Kenilworth Neighbourhood Plan could be made public soon
A plan to help shape Kenilworth's future could be made public soon.
The draft version of the Kenilworth Neighbourhood Plan was finalised last week, and now has to be formally approved or rejected by Kenilworth Town Council at its first meeting next year on Thursday January 12.
If approved, the plan will be made public and will go to a six-week formal consultation.
Once the consultation is finished, the plan will be edited further to create a final draft.
If it is approved by an independent inspector, the final plan will be put to the people of Kenilworth in a yes or no vote.
The plan will sit alongside Warwick district’s Local Plan if both are agreed, and aims to give the town council more control over the finer details of the potential changes coming to Kenilworth.
Cllr George Illingworth, who chairs the Neighbourhood Plan working party, said: “We’re trying to reflect as many views as we can in the plan.
“We hope it will start in January. We want to know if we’ve got this plan right, and if not, we want to know what’s wrong with it.
Referring to the planned development near Southcrest Farm as part of the Local Plan, Cllr Illingworth said: “We want to take some control over the development in the eastern part of Kenilworth.

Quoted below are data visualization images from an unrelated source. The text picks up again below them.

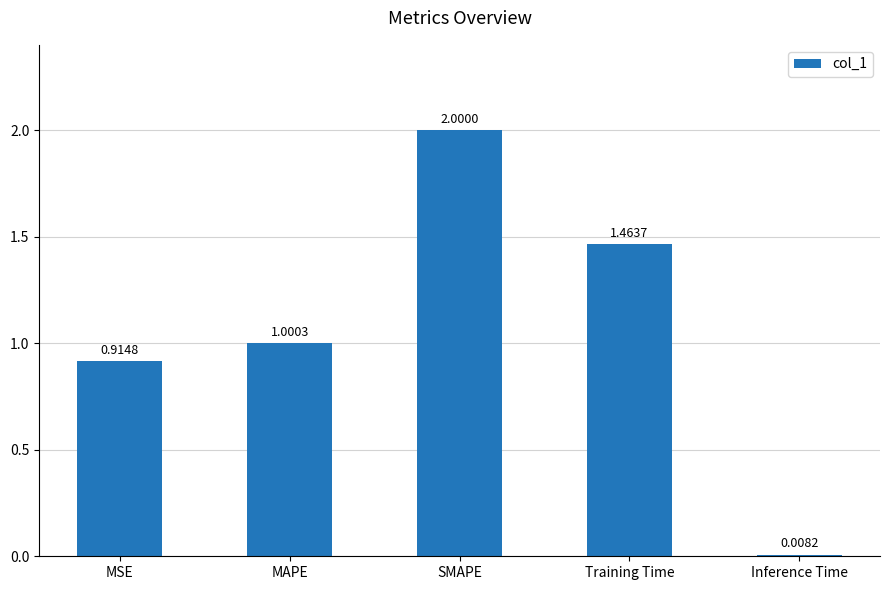

Between Training Time and MAPE, which is larger?

Training Time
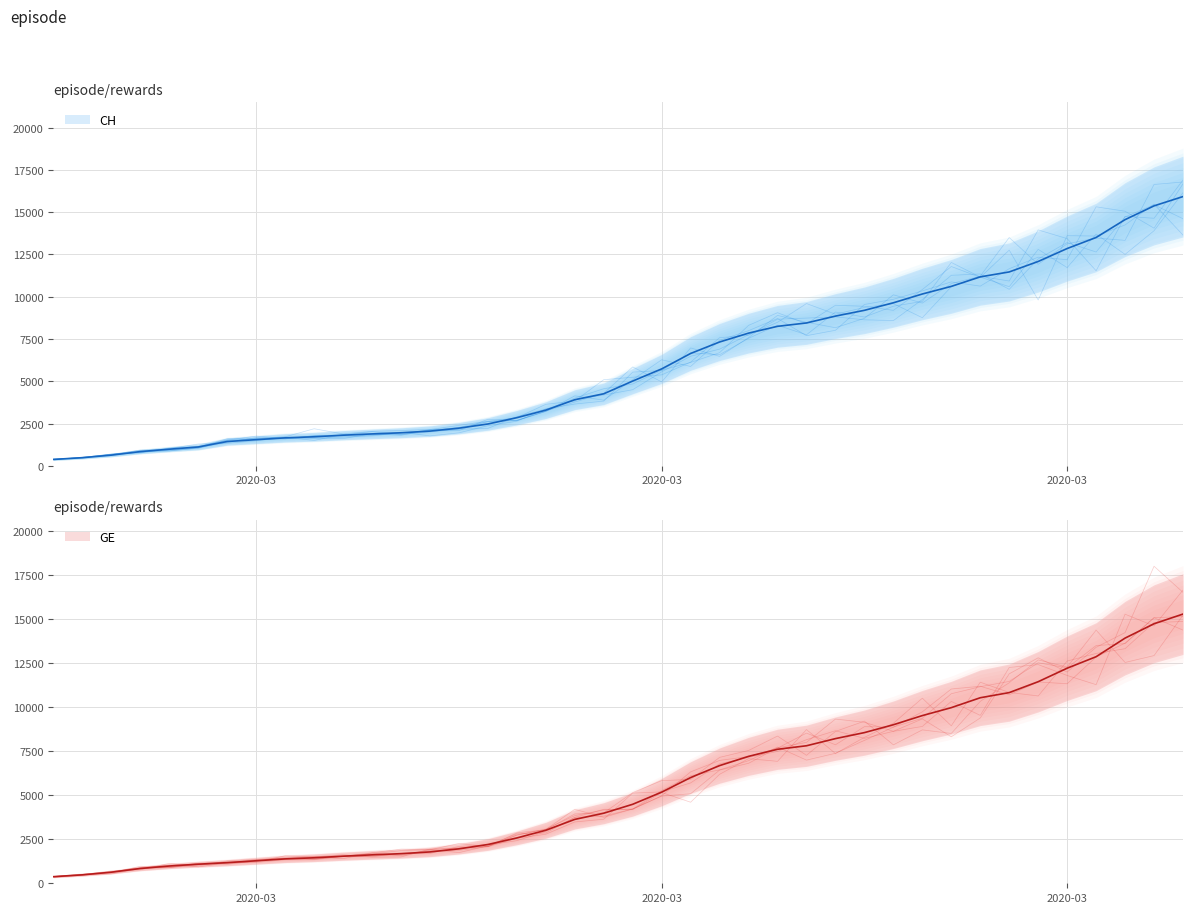

True or false: GE and CH intersect in this chart.

False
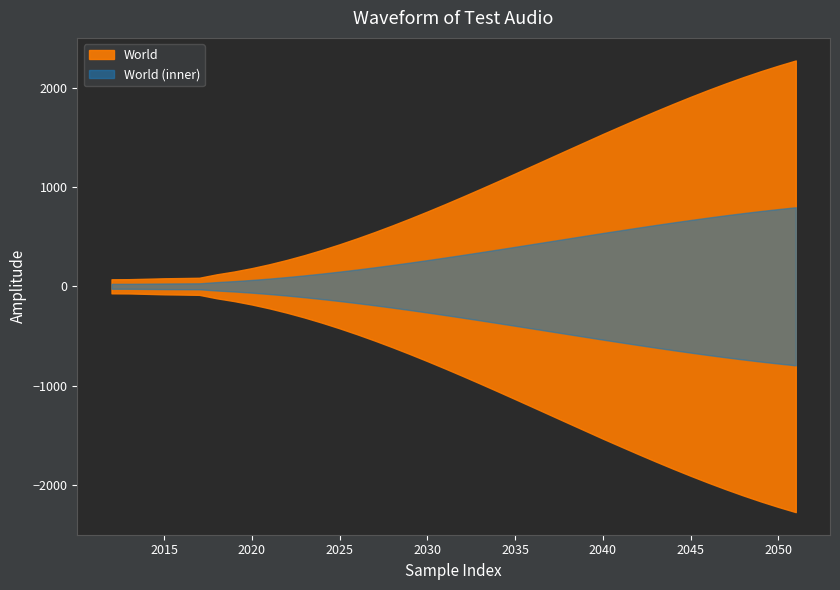

What is the average value?

973.0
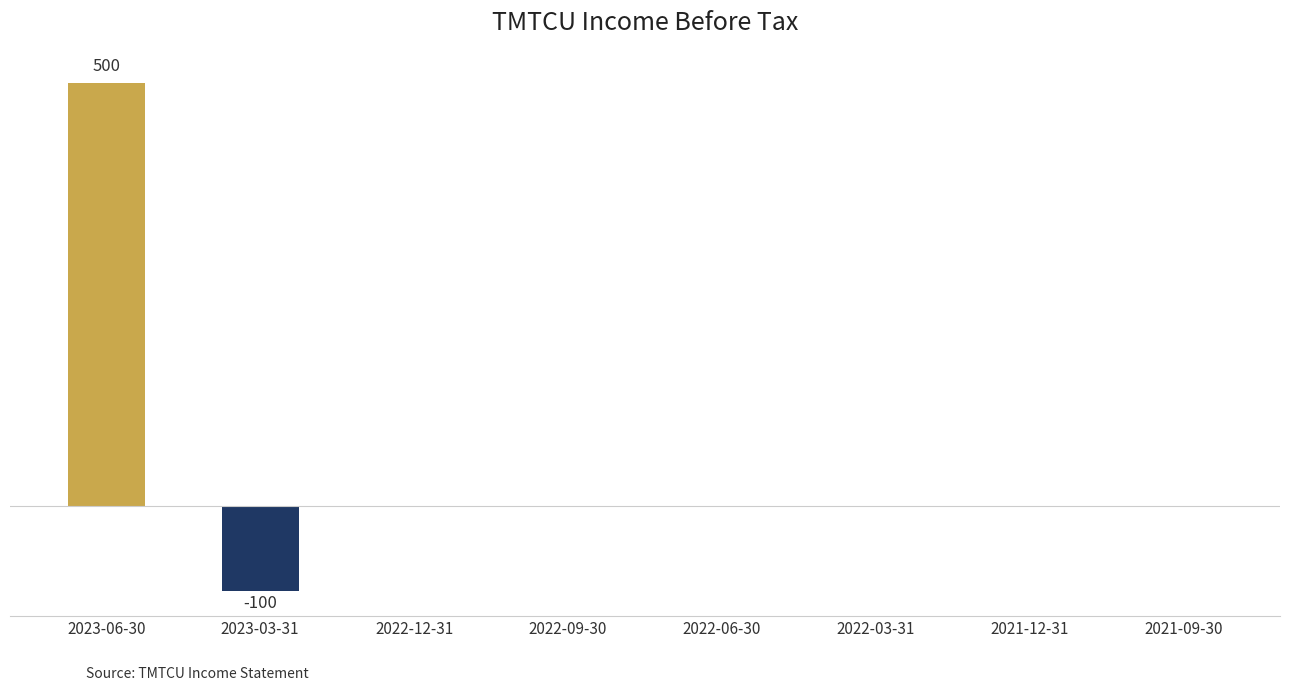

What is the label of the 3rd bar from the left?

2022-12-31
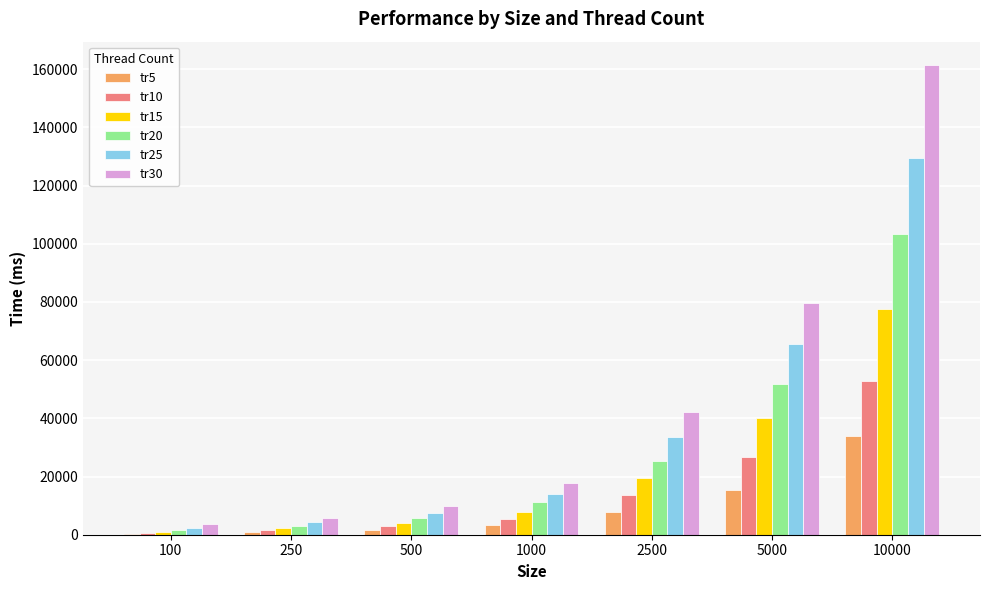

At which category is the sum across all series the highest?

10000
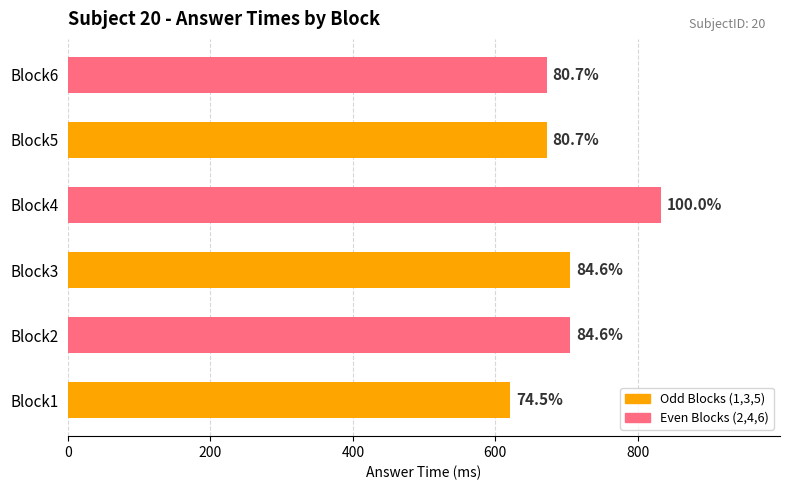

What is the sum of all values?

4208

“We’ve got to make sure that the town can cope.”
In a statement on the town council’s website, he added: “We need to ensure that not only do we have the necessary school places and medical facilities for the growing population, but that the transport links whether car, bicycle or public transport feed into the town, and that a sense of community is created.
“At the same time we must keep the green spaces and other features which make Kenilworth such a popular place.”
The town council had sought ideas from Kenilworth residents earlier this year on what should be included in the plan.
An informal survey suggested popular ideas might be to upgrade the leisure facilities at Castle Farm and Abbey Fields, increasing the number of small businesses and improving road junctions to ease traffic problems.